Ludovic Moreau, responsable de la programmation danse à L’Onde nous parle du Festival Immersion (lire notre article) et de l’essor de la danse dans une programmation attachée à la pluralité des formes.
Danser Canal Historique : Comment est né le Festival Immersion qui en est à sa quatrième édition ?
Ludovic Moreau : Notre festival est interdisciplinaire et témoigne d’un véritable intérêt pour le contemporain, ce qui est assez rare pour un théâtre de ville. C’est un lieu qui est né grâce à son site privilégié au niveau des entreprises et qui est limitrophe de plusieurs territoires. L’Onde abrite également une école de musique et danse et comprend une grande salle et une petite, pensée dès le départ mais inaugurée il y a seulement deux ans. Notre seule contrainte est d’avoir un quota d’habitants de Vélizy, sachant que c’est une ville de passage, de consommation avec son grand centre commercial, et d’emplois. C’est le deuxième pôle d’Ile de France après La Défense. La programmation est très équilibrée, avec une montée en puissance de la danse pour arriver à une égalité des disciplines. Nous sommes très ouverts à la pluralité et à la richesse des formes. Même s’ils participent à une réflexion contemporaine nous privilégions les artistes qui se posent cette question de la porosité entre les genres.
DCH : Quels sont les spectacles de danse qui en feront partie ?
Ludovic Moreau : Pour Immersion, nous accueillons A mon seul désir de Gaëlle Bourges que j’ai souhaité programmer car c’est une pièce qui a été peu vue en Ile de France. Elle immerge littéralement le spectateur, mais aussi le regard. C’est une pièce qui pose la question de la danse. Personnellement, je la vois comme un ballet intelligemment subversif, très français, car il revisite notre culture avec un second degré savoureux. Le texte est très drôle, très prenant et ce qui se dégage des corps, très fort, violent même à certains endroits, presque chirurgical. Pour moi, c’est une pièce quasi pédagogique.
DCH : Vous proposez quelques spectacles qui ne sont pas chorégraphiques mais ont un rapport avec le corps, le geste, ou des artistes qui ont travaillé avec la danse, je crois…
Ludovic Moreau : Le spectacle Tristesses, d’Anne Cécile Vandalem est un spectacle de théâtre musical passé à Avignon 2016, distille une ambiance à la Lars von Trier.

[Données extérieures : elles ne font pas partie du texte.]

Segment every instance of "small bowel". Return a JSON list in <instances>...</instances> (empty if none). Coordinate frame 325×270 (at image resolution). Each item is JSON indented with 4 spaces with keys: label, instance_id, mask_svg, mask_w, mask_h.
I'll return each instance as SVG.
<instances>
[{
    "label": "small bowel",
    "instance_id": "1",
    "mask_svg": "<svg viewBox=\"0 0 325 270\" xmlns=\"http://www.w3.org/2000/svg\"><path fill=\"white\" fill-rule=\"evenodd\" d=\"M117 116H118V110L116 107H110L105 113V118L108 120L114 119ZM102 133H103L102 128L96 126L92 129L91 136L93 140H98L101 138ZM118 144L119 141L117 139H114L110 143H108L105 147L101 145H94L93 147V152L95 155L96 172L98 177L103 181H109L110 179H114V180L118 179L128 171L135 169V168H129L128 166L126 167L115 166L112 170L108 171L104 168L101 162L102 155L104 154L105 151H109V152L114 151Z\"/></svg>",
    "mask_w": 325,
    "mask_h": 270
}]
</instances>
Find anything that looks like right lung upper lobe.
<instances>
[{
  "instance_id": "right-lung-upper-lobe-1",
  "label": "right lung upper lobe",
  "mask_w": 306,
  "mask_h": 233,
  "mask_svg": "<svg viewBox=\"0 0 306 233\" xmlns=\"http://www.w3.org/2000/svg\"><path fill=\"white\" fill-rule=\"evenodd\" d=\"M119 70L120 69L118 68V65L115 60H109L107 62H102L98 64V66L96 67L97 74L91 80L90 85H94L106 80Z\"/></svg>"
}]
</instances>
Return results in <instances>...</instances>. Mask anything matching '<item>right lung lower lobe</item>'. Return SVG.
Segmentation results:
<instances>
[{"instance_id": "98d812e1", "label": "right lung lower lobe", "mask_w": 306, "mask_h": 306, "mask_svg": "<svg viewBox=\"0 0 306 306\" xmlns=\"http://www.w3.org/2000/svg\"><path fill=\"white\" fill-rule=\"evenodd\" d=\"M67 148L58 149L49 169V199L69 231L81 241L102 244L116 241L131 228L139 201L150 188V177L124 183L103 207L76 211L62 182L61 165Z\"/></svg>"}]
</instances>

On y voit des personnages dans une vidéo tournée à vue, qui sont regroupés dans un canton confronté à la montée des nationalismes. Là aussi, il y a beaucoup d’humour même si le sujet est plus que sérieux. C’est du théâtre filmé, qui dénonce le pouvoir des médias, avec des moments sans vidéo, très habile, assez proche aussi d’un Bergman. Il y a des scènes burlesques dans une veine très flamande.
DCH : Le spectacle Sans sang est aussi d’origine flamande je crois…
Ludovic Moreau : Joël Gunzburger, le directeur de l’Onde, connaît très bien la scène flamande et s’intéresse à la question du corps dans une vision interdisciplinaire. C’est pourquoi nous avons également programmé Inne Goris, jeune metteuse en scène qui a travaillé chez Wim Vandekeybus comme dramaturge. Elle monte Sans Sang un spectacle en forme de dialogue entre deux personnes qui se sont connues au cours d’un conflit. Epargnée par cet homme, ils se retrouvent 50 ans après… C’est une Première en France. Tout se passe au fil de l’émotion dans un travail autour de la vocalité. Il y a un dédoublement entre la petite fille qui donne à voir les émotions ressenties initialement, et la femme qui se souvient. Le thème, est évidemment assez rude, mais très fort. Et puis nous avons aussi le Groupe Mémorial qui présente une création, Nous qui avions perdu le monde – Le Jeune Homme aux baskets sales, une odysée contemporaine et poétique, portée par un orchestre rock de neuf musiciens.
DCH : Il y a aussi une exposition, au fond très chorégraphique et… en immersion !
Ludovic Moreau : Enfin une exposition monographique d’Émilie Faïf qui ouvrira le Festival Immersion. Nous sommes aussi Centre d’Art avec le Micro Onde qui propose trois expositions par an et est un vrai lieu de production. Emilie Faïf a travaillé avec des danseurs ou chorégraphes. Là, elle a réalisé des créations avec des textiles qui s’apparentent un peu à Louise Bourgeois dans son tissage de l’intime. C’est un travail fin, sensible, féminin qui à la fois attire et donne une sensation de malaise, comme Bourgeois. Elle a imaginé un système qui permet une forme immersive, en apesanteur qui dessine une sorte de paysage céleste et sera exposé trois mois jusqu’au 16 décembre.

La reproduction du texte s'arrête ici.